My attention was then caught by this story about a German steel mill that suffered damage after their systems were compromised by a phishing email leading to a widespread attack on the plant, including the industrial control systems. Best practice says that this type of equipment is not connected directly to the internet, but this rule of thumb is often ignored, mainly because the systems are diagnosed and/or managed remotely. The assumption that best practice will be followed is a dangerous one.

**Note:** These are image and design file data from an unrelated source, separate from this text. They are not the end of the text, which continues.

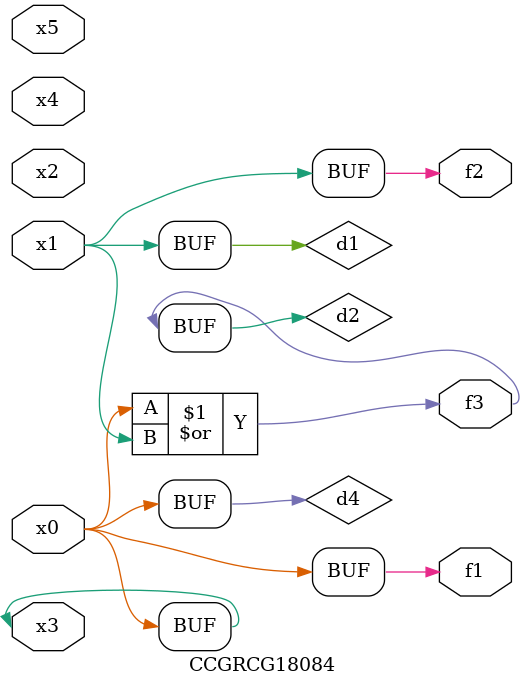
<source format=v>
module CCGRCG18084(
	input x0, x1, x2, x3, x4, x5,
	output f1, f2, f3
);

	wire d1, d2, d3, d4;

	and (d1, x1);
	or (d2, x0, x1);
	nand (d3, x0, x5);
	buf (d4, x0, x3);
	assign f1 = d4;
	assign f2 = d1;
	assign f3 = d2;
endmodule

</source>
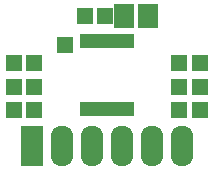
<source format=gts>
G04 #@! TF.FileFunction,Soldermask,Top*
%FSLAX46Y46*%
G04 Gerber Fmt 4.6, Leading zero omitted, Abs format (unit mm)*
G04 Created by KiCad (PCBNEW 4.0.1-stable) date 2017/03/04 23:15:11*
%MOMM*%
G01*
G04 APERTURE LIST*
%ADD10C,0.100000*%
%ADD11R,1.449020X1.479500*%
%ADD12R,0.747980X1.299160*%
%ADD13R,1.924000X3.448000*%
%ADD14O,1.924000X3.448000*%
%ADD15R,1.398220X1.398220*%
%ADD16R,1.697940X1.997660*%
G04 APERTURE END LIST*
D10*
D11*
X144873760Y-92000000D03*
X143126240Y-92000000D03*
D12*
X143051820Y-99872740D03*
X143702060Y-99872740D03*
X144352300Y-99872740D03*
X145000000Y-99872740D03*
X145647700Y-99872740D03*
X146297940Y-99872740D03*
X146948180Y-99872740D03*
X146948180Y-94127260D03*
X146297940Y-94127260D03*
X145647700Y-94127260D03*
X145000000Y-94127260D03*
X144352300Y-94127260D03*
X143702060Y-94127260D03*
X143051820Y-94127260D03*
D13*
X138650000Y-103000000D03*
D14*
X141190000Y-103000000D03*
X143730000Y-103000000D03*
X146270000Y-103000000D03*
X148810000Y-103000000D03*
X151350000Y-103000000D03*
D11*
X138873760Y-100000000D03*
X137126240Y-100000000D03*
X138873760Y-98000000D03*
X137126240Y-98000000D03*
X138873760Y-96000000D03*
X137126240Y-96000000D03*
X151126240Y-100000000D03*
X152873760Y-100000000D03*
X151126240Y-98000000D03*
X152873760Y-98000000D03*
X151126240Y-96000000D03*
X152873760Y-96000000D03*
D15*
X141500000Y-94500000D03*
D16*
X146501780Y-92000000D03*
X148498220Y-92000000D03*
M02*

</source>
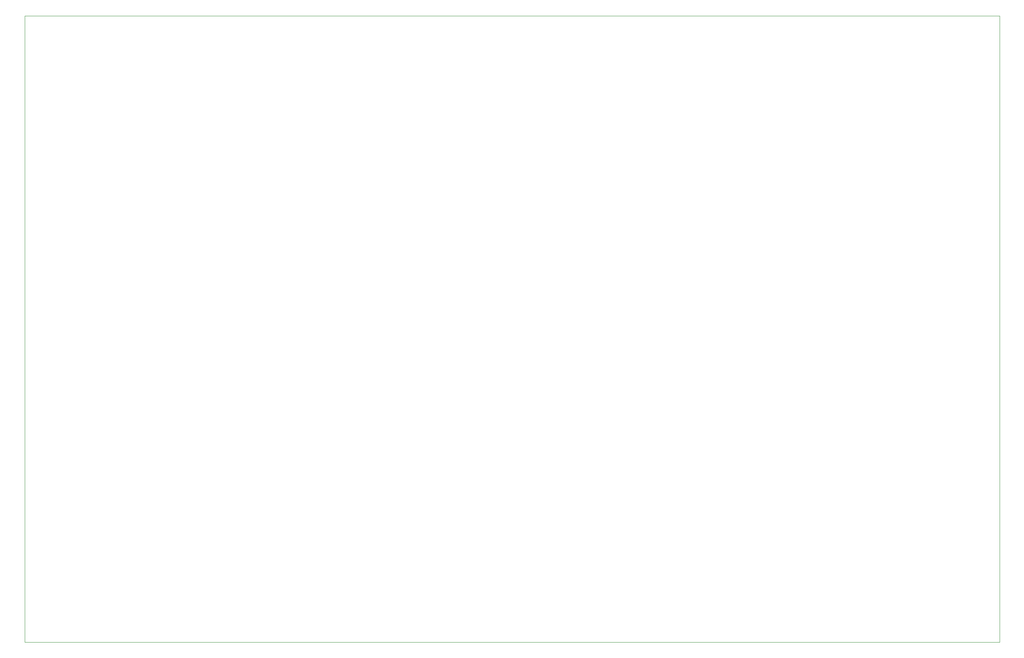
<source format=gko>
G04 Layer: BoardOutlineLayer*
G04 EasyEDA Pro v2.2.35.2, 2025-01-22 11:24:46*
G04 Gerber Generator version 0.3*
G04 Scale: 100 percent, Rotated: No, Reflected: No*
G04 Dimensions in millimeters*
G04 Leading zeros omitted, absolute positions, 4 integers and 5 decimals*
%FSLAX45Y45*%
%MOMM*%
%ADD10C,0.1*%
G75*


G04 PolygonModel Start*
G54D10*
G01X3353500Y-15933200D02*
G01X24689500Y-15933200D01*
G01X24689500Y-2217200D01*
G01X3353500Y-2217200D01*
G01X3353500Y-15933200D01*

M02*


</source>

This vulnerability in cyberspace, caused mainly by poor practice in manufacturing or installing new devices, must cause us to think hard about how we protect data. There is an ever-increasing amount of personal information being gathered about us, which can be used to help us understand our own lives, and make better choices – or it can be used by people or organisations that do not have our interests at heart. So the current debate around the Digital Economy Bill in the committee rooms of Parliament is an interesting, and important one. One of the key proposals of the bill is to allow sharing of individuals’ data between government departments. This is a good thing in many ways and could lead to better service provision and reduced replication of services in the civil service machine. The bill also makes provision for mandatory age checking for certain websites, notably pornography. Again there are laudable reasons for this, but what this essentially becomes is a porn-viewers register. Once all this information is stored and shared, where are the controls on *how* it is shared?
The bill allows for information to be shared for ‘research’ in the public interest, and there are no definitions of who would be carrying out this research or what the definition of ‘public interest’ is in this case. Given that the National Audit Office report into how government protected our data last year recorded 8,995 data breaches by the 17 largest departments in 2014/15, I believe it’s fair to question the competence of the government to manage such large amounts of aggregated data at this point in time.
This all points to a need for companies and individuals to take a serious look at how they manage their information and the systems that process it. The GDPR regulation coming into force in 2018 provides for fines of up to €20 million or 4% of global annual turnover – whichever is greater – for data breaches of personal data, and breaches must be notified within 72 hours.
Understanding this world and building coherent strategies for managing data is not impossible, but it does need a conscious decision and consistent effort. If you don’t think you’ve got a handle on it today, my advice is to start thinking about it tomorrow.